Collected data
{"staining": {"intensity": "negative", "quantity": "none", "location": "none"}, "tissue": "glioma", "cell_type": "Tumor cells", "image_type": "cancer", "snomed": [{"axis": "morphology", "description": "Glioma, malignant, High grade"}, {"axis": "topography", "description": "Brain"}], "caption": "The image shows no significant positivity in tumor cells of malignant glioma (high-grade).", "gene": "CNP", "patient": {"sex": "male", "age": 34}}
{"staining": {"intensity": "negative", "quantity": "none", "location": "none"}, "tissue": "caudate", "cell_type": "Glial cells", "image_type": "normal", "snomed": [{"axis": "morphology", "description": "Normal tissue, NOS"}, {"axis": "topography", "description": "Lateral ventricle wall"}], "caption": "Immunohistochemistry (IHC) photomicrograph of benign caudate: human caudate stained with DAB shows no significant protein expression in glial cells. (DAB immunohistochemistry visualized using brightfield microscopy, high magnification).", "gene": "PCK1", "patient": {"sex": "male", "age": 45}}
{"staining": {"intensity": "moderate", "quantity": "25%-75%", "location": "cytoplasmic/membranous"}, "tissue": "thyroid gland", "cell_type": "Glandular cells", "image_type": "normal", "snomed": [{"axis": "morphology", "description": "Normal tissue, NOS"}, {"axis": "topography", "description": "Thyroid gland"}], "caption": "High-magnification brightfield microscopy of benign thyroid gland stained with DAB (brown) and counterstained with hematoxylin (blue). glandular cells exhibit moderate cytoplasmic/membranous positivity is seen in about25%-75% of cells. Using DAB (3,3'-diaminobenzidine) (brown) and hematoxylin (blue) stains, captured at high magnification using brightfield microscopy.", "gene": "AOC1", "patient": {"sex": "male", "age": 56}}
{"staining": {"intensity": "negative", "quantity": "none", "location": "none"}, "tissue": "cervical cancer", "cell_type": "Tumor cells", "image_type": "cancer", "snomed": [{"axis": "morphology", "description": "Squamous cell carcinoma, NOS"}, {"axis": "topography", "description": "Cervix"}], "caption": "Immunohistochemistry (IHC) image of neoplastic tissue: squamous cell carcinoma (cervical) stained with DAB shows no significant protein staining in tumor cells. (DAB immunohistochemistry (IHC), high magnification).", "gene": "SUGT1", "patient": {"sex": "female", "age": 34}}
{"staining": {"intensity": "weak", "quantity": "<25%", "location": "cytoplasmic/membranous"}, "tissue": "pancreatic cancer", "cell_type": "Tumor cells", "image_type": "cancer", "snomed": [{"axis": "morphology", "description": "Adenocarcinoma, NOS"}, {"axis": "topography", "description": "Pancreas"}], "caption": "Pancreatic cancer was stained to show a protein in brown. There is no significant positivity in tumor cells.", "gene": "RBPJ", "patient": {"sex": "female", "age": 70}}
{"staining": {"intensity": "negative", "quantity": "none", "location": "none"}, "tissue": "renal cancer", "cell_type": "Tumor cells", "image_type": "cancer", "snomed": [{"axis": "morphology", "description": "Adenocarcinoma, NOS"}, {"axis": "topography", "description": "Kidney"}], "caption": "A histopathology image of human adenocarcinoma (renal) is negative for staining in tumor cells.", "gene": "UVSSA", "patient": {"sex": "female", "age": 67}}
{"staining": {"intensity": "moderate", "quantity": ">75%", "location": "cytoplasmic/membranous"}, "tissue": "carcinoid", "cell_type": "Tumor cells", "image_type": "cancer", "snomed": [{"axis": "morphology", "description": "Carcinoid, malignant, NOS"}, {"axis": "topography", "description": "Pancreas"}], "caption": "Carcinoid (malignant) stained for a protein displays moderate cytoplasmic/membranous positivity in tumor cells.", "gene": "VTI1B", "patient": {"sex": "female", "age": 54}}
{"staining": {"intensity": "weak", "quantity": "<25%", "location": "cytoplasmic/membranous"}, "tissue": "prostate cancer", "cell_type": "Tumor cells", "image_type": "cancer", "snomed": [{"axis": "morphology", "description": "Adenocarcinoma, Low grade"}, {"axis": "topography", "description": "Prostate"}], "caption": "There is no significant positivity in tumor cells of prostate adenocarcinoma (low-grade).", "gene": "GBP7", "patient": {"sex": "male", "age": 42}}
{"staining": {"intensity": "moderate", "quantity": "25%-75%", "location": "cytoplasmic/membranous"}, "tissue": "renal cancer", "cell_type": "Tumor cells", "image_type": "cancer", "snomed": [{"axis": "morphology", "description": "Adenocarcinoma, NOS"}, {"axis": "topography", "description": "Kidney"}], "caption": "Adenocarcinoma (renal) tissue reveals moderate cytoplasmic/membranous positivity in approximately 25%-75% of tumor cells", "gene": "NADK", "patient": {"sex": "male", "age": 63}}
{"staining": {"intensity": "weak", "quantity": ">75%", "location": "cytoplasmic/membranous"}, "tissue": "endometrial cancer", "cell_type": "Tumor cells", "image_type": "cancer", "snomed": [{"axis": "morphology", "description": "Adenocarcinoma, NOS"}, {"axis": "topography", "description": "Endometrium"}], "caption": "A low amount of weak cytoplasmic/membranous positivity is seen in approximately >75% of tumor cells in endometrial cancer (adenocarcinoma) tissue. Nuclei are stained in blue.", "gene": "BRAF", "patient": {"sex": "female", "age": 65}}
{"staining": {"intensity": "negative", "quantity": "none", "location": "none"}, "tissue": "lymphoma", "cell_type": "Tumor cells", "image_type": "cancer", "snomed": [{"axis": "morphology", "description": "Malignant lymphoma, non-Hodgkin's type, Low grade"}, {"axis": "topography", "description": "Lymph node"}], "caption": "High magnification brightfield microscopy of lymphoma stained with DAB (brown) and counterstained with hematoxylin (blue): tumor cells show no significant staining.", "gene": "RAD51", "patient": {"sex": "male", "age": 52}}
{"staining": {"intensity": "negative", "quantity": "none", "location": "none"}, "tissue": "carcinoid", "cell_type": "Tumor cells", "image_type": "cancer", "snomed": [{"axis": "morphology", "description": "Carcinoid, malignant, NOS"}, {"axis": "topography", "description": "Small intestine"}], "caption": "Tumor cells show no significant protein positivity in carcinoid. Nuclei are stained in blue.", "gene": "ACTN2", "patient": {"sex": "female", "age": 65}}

- _The problem_
Restate exactly the records above from their first line through the line that holds "(IHC) photomicrograph of", please, including both and leaving out all others.

- _Response to this task_
{"staining": {"intensity": "negative", "quantity": "none", "location": "none"}, "tissue": "glioma", "cell_type": "Tumor cells", "image_type": "cancer", "snomed": [{"axis": "morphology", "description": "Glioma, malignant, High grade"}, {"axis": "topography", "description": "Brain"}], "caption": "The image shows no significant positivity in tumor cells of malignant glioma (high-grade).", "gene": "CNP", "patient": {"sex": "male", "age": 34}}
{"staining": {"intensity": "negative", "quantity": "none", "location": "none"}, "tissue": "caudate", "cell_type": "Glial cells", "image_type": "normal", "snomed": [{"axis": "morphology", "description": "Normal tissue, NOS"}, {"axis": "topography", "description": "Lateral ventricle wall"}], "caption": "Immunohistochemistry (IHC) photomicrograph of benign caudate: human caudate stained with DAB shows no significant protein expression in glial cells. (DAB immunohistochemistry visualized using brightfield microscopy, high magnification).", "gene": "PCK1", "patient": {"sex": "male", "age": 45}}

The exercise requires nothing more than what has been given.